- **JOB**
Below, lay out the section of the rows that opens with the line containing "order: Pinales" and closes with the line containing "scientific name: Aix galericulata" as a Markdown table with the columns No and Line. Number each line in order and leave out any blank lines.

— START —

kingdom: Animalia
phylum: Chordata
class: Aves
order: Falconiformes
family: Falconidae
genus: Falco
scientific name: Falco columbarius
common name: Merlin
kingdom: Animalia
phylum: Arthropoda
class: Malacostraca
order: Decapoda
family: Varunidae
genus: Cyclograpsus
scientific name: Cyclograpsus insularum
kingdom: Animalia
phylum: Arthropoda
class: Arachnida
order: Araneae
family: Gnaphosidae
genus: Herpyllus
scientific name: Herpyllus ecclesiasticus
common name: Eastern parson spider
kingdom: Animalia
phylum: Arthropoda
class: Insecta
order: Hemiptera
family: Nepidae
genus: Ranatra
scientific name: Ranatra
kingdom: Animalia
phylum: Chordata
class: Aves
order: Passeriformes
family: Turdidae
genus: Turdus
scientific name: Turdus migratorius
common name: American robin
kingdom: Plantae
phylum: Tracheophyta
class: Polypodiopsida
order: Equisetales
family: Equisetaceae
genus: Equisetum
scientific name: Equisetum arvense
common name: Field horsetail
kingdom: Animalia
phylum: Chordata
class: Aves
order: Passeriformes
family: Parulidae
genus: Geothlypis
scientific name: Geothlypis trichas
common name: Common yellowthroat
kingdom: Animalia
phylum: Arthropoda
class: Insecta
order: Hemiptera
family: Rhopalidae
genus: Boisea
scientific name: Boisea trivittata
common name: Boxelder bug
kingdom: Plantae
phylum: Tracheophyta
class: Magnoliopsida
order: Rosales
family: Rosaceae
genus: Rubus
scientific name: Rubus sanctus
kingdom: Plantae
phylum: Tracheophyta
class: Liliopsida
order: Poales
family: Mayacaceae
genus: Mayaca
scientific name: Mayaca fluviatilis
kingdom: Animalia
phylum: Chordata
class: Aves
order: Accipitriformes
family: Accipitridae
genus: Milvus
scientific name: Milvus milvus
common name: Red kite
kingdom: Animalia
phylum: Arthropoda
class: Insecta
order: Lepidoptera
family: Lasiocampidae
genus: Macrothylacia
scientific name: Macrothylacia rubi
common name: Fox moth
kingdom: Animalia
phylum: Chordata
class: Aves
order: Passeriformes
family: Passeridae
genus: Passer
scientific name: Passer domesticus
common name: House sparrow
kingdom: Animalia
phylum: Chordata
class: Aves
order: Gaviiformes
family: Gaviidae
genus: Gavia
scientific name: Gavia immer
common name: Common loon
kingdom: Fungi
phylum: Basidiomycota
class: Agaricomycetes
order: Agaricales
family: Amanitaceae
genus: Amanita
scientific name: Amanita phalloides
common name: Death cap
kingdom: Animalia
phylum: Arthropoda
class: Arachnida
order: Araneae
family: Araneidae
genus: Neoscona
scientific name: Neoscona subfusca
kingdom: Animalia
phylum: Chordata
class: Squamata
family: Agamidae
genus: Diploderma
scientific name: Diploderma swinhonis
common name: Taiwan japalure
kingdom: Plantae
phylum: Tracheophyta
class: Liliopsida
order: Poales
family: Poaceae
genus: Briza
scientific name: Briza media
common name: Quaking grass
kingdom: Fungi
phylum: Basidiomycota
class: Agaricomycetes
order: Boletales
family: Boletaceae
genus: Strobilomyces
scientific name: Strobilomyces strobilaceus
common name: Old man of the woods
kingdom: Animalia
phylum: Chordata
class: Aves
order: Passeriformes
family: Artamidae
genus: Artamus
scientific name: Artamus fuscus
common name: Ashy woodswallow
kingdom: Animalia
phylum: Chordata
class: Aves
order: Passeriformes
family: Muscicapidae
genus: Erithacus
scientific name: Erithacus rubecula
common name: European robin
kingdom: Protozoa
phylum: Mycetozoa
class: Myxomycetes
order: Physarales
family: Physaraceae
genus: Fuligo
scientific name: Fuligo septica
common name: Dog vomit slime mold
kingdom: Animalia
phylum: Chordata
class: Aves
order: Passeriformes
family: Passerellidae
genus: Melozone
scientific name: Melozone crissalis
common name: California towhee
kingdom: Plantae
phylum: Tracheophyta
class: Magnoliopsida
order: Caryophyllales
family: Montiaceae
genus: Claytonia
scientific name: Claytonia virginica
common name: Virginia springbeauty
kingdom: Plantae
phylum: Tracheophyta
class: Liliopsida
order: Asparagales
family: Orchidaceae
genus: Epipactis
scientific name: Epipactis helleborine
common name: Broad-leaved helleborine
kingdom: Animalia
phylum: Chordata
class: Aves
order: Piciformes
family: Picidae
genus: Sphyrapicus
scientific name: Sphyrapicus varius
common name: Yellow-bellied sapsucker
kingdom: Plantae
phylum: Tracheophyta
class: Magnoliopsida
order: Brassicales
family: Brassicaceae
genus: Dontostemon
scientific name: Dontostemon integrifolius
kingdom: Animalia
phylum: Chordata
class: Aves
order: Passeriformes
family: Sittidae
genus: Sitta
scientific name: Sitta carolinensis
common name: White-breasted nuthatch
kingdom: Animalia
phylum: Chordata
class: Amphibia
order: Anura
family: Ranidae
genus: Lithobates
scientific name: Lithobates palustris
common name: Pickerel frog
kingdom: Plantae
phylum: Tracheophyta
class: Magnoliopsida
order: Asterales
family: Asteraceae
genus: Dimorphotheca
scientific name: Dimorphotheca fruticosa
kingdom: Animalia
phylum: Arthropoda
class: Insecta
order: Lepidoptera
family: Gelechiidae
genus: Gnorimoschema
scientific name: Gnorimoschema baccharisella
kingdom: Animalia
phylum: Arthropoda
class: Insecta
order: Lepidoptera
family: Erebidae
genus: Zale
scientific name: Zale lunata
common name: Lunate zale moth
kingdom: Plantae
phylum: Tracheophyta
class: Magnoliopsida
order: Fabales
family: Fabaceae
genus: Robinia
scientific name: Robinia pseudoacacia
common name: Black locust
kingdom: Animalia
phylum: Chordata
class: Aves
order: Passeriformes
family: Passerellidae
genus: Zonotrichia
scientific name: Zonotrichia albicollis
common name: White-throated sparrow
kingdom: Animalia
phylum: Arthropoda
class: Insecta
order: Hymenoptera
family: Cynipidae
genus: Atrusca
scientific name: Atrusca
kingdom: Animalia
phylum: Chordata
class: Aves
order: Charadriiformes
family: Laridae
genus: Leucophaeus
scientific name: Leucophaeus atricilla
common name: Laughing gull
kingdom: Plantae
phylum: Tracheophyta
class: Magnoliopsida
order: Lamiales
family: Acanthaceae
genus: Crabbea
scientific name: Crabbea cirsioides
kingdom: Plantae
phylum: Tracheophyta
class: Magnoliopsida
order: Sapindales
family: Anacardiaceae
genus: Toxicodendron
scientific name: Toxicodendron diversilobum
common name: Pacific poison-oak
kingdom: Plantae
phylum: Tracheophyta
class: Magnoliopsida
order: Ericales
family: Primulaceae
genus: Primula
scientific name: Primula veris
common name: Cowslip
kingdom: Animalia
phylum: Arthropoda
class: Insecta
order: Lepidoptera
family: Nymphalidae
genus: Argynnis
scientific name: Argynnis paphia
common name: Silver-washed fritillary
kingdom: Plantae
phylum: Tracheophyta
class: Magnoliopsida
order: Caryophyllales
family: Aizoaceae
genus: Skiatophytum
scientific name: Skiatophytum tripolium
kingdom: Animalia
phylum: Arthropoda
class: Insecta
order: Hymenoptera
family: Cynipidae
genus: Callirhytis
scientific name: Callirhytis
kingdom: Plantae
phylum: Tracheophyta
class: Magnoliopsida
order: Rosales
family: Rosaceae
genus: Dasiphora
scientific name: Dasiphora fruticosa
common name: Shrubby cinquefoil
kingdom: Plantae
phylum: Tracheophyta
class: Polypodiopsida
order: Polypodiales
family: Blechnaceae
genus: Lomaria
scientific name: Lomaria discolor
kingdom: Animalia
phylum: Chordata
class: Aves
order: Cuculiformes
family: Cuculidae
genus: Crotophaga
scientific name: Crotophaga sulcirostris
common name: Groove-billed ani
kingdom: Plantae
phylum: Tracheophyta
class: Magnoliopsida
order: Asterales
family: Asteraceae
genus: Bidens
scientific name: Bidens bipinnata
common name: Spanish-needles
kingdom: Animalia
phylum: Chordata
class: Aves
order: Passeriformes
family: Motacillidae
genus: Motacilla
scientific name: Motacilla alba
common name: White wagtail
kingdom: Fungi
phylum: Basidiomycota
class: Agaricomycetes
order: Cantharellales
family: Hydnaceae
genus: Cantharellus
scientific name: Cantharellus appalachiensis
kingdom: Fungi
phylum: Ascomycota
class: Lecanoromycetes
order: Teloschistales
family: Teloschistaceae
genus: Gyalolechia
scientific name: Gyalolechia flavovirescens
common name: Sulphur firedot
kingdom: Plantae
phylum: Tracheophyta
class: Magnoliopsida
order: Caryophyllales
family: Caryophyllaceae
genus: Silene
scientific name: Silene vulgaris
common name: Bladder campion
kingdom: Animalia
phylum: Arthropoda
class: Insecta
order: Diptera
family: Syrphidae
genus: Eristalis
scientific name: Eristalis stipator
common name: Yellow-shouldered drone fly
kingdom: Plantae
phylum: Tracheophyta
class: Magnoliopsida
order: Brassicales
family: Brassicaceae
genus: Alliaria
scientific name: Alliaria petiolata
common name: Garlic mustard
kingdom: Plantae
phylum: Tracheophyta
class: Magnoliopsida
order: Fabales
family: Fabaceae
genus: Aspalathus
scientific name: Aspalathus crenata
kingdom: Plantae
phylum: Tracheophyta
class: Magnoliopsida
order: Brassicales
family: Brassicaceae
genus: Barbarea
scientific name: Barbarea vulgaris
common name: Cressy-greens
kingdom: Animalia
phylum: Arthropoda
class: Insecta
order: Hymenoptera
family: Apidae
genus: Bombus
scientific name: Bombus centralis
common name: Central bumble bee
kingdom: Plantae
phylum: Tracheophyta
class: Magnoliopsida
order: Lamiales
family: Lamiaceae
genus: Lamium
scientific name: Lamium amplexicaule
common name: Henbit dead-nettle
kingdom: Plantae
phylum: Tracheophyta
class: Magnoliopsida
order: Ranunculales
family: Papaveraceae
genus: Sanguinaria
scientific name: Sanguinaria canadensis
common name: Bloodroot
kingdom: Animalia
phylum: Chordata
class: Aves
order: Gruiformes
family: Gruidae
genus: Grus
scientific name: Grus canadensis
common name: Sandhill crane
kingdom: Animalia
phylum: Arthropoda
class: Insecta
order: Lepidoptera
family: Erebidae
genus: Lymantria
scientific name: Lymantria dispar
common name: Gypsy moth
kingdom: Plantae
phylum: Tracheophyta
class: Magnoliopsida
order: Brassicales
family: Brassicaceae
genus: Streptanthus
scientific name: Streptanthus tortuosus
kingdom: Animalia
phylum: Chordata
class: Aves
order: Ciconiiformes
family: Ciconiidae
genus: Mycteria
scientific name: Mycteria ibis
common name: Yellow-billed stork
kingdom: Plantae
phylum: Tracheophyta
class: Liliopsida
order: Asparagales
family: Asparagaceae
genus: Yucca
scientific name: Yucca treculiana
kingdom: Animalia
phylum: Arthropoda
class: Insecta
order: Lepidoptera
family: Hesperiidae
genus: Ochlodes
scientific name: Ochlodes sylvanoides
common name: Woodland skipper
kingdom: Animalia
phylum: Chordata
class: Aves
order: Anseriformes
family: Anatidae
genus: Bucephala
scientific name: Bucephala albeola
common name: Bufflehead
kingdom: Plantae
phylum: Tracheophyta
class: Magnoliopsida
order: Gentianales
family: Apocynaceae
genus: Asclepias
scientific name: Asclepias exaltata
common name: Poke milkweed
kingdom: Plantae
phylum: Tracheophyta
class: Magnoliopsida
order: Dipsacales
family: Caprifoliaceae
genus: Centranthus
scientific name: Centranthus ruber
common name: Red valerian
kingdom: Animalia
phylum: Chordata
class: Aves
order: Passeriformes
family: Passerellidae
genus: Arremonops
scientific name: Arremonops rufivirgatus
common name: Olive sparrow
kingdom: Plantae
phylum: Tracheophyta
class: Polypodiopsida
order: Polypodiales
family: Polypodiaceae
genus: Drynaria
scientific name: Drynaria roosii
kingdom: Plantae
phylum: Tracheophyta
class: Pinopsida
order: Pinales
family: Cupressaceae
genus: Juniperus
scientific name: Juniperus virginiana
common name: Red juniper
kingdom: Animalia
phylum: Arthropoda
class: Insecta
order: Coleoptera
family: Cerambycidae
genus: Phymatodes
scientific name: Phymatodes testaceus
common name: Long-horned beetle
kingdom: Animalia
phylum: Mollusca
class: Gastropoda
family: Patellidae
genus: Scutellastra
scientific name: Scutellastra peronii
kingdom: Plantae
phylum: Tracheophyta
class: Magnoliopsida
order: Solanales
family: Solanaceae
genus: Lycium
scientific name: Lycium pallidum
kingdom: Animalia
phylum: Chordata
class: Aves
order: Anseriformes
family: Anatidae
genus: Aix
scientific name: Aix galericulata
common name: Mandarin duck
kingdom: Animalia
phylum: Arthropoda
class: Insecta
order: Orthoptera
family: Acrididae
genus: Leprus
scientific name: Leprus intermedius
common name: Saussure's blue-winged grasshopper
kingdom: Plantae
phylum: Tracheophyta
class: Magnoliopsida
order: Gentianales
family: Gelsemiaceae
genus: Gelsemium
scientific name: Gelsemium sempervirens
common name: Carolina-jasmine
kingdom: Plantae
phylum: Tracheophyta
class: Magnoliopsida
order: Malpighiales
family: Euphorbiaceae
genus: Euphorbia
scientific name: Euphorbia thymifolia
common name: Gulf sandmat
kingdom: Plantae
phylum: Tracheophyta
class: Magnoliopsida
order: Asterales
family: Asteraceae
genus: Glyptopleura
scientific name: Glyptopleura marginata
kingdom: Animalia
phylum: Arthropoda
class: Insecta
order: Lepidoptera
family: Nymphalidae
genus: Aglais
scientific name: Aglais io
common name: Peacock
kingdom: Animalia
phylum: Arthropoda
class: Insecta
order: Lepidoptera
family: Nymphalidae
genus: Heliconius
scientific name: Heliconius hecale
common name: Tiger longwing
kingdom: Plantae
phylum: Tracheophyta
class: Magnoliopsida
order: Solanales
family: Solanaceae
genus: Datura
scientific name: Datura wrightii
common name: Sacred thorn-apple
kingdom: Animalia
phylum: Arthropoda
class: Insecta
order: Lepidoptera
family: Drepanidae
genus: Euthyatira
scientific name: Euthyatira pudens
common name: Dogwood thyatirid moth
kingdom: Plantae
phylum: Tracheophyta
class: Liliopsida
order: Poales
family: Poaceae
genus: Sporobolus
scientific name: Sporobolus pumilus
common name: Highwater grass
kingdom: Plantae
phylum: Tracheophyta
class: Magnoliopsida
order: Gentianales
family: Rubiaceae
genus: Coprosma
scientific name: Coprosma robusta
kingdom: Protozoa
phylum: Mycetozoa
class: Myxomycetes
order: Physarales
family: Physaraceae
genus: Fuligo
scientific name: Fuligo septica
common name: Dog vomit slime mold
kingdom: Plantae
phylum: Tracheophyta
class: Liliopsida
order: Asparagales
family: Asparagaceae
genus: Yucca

— END —

- **ANSWER TO THIS TASK**
| No | Line |
|---|---|
| 1 | order: Pinales |
| 2 | family: Cupressaceae |
| 3 | genus: Juniperus |
| 4 | scientific name: Juniperus virginiana |
| 5 | common name: Red juniper |
| 6 | kingdom: Animalia |
| 7 | phylum: Arthropoda |
| 8 | class: Insecta |
| 9 | order: Coleoptera |
| 10 | family: Cerambycidae |
| 11 | genus: Phymatodes |
| 12 | scientific name: Phymatodes testaceus |
| 13 | common name: Long-horned beetle |
| 14 | kingdom: Animalia |
| 15 | phylum: Mollusca |
| 16 | class: Gastropoda |
| 17 | family: Patellidae |
| 18 | genus: Scutellastra |
| 19 | scientific name: Scutellastra peronii |
| 20 | kingdom: Plantae |
| 21 | phylum: Tracheophyta |
| 22 | class: Magnoliopsida |
| 23 | order: Solanales |
| 24 | family: Solanaceae |
| 25 | genus: Lycium |
| 26 | scientific name: Lycium pallidum |
| 27 | kingdom: Animalia |
| 28 | phylum: Chordata |
| 29 | class: Aves |
| 30 | order: Anseriformes |
| 31 | family: Anatidae |
| 32 | genus: Aix |
| 33 | scientific name: Aix galericulata |